# Camera Matching Profiles missing on new install



## PeteGB (Feb 13, 2019)

I’ve been using LR Mobile on iPad for years with no problems. I’ve just bought a new iPad Pro 12.9” running iOS 12.1.4 and installed LR Mobile 4.2.0.411412

Under Profiles there is listed ; Favourites, Adobe RAW, Artistic, B&W, Modern, Vintage - Camera Matching is missing.

I don’t recall doing anything specific to get Camea Matching profiles on previous device - am I forgetting something ?

Thanks

Pete


----------



## Victoria Bampton (Feb 13, 2019)

I'm assuming you have a raw file selected, but which camera was it from?


----------



## PeteGB (Feb 13, 2019)

Thanks for reply.

Yes, it's RAW. Canon 5D MK IV

On the 'old' iPad the photo shows with the Camera Matching profiles listed.

On the 'new' iPad the photo shows with an error saying that "the profile applied to this photo isn't available on this device", and none of the Camera Matching profiles are listed.

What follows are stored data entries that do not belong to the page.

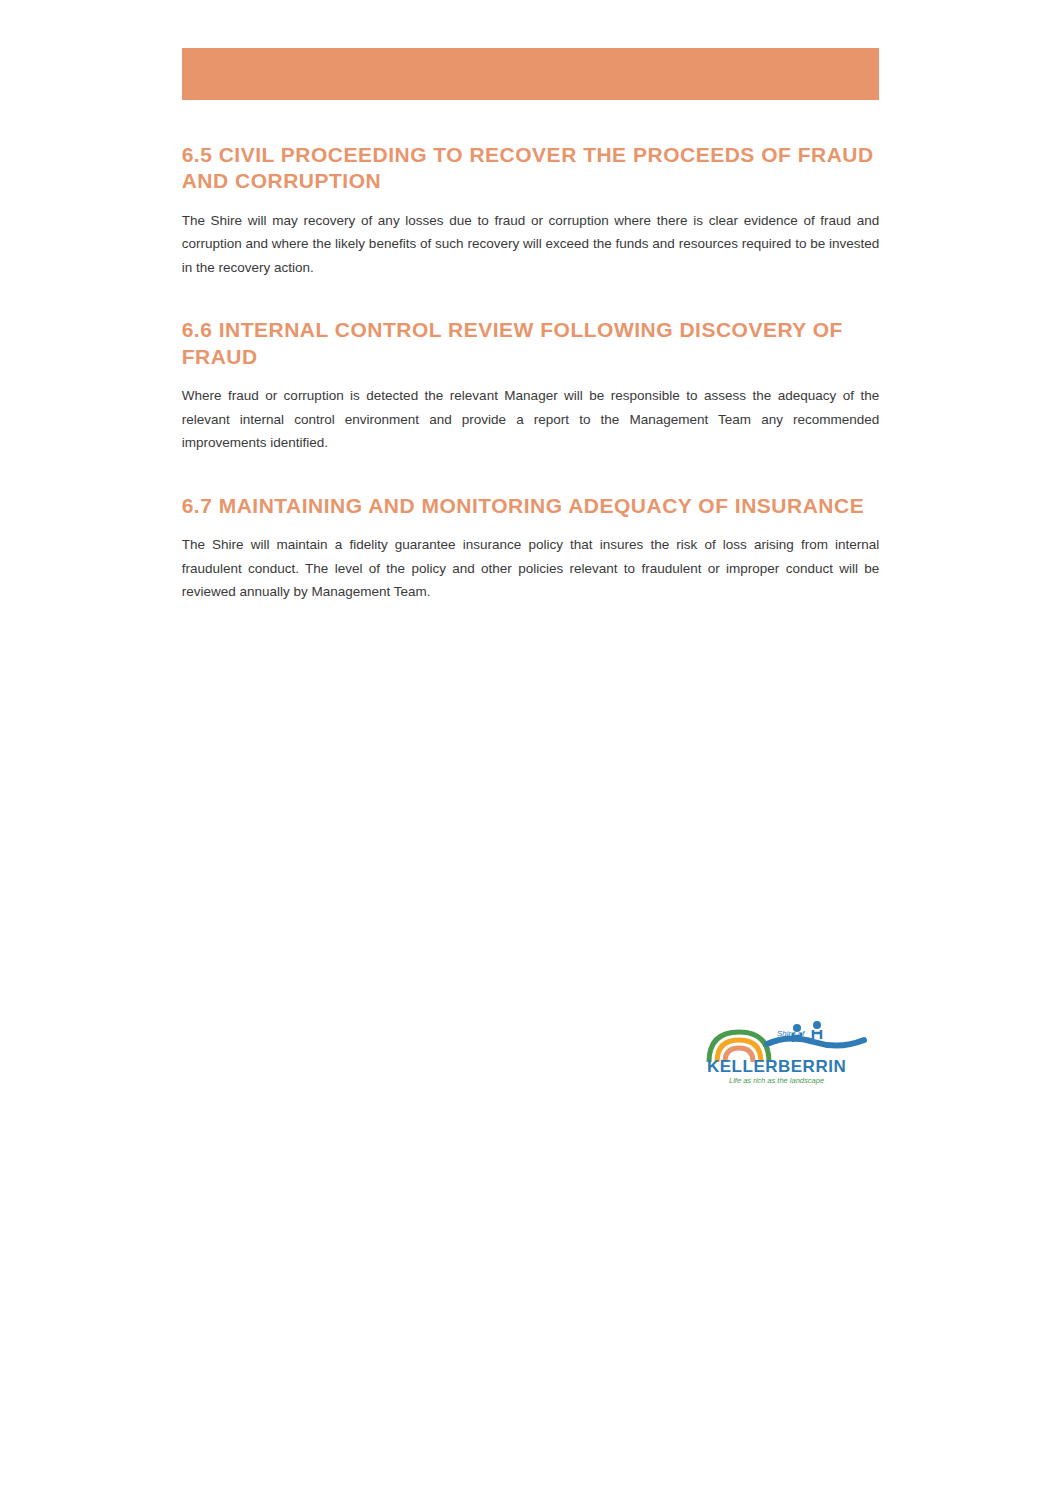6.5 Civil Proceeding to Recover the Proceeds of Fraud and Corruption
The Shire will may recovery of any losses due to fraud or corruption where there is clear evidence of fraud and corruption and where the likely benefits of such recovery will exceed the funds and resources required to be invested in the recovery action.
6.6 Internal Control Review Following Discovery of Fraud
Where fraud or corruption is detected the relevant Manager will be responsible to assess the adequacy of the relevant internal control environment and provide a report to the Management Team any recommended improvements identified.
6.7 Maintaining and Monitoring Adequacy of Insurance
The Shire will maintain a fidelity guarantee insurance policy that insures the risk of loss arising from internal fraudulent conduct. The level of the policy and other policies relevant to fraudulent or improper conduct will be reviewed annually by Management Team.
Shire of KELLERBERRIN Life as rich as the landscape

I'm a bit stuck for how to proceed

Pete


----------



## Victoria Bampton (Feb 13, 2019)

Hmmm. That's a new one on me. I'd expect it to download from the cloud if it wasn't already downloaded. Best thing is to report it at Official Feature Request/Bug Report Forum


----------



## PeteGB (Feb 13, 2019)

Thanks. I'll do that, and post back any replies/resolution.


----------



## Jim Wilde (Feb 13, 2019)

I've experienced this kind of strange behaviour several times since the new profile system was introduced. You could start with closing down the app completely, i.e. removing it from the active background apps, then restarting it again. If that still doesn't work, you're probably looking at deleting the app completely, then downloading and installing it again (which is a bit of a PITA if you've previously downloaded lots of Smart Previews or Originals).

Both of those methods have worked for me, but I can't guarantee it'll always fix the problem. The first one is pretty simple with no impact, but the second one may not be so simple.


----------



## PeteGB (Feb 13, 2019)

Jim,

Thanks for input. As it's a new install it wasn't too much effort to delete the App and Reinstall, that's fixed things.

Now when I go to an photo, the appropriate Camera Matching Profiles are listed.

It probably classifies as a bug of sorts but it's a bit too vague and unrepeatable to formally report I feel.

Thanks for assistance.

Cheers

Pete


----------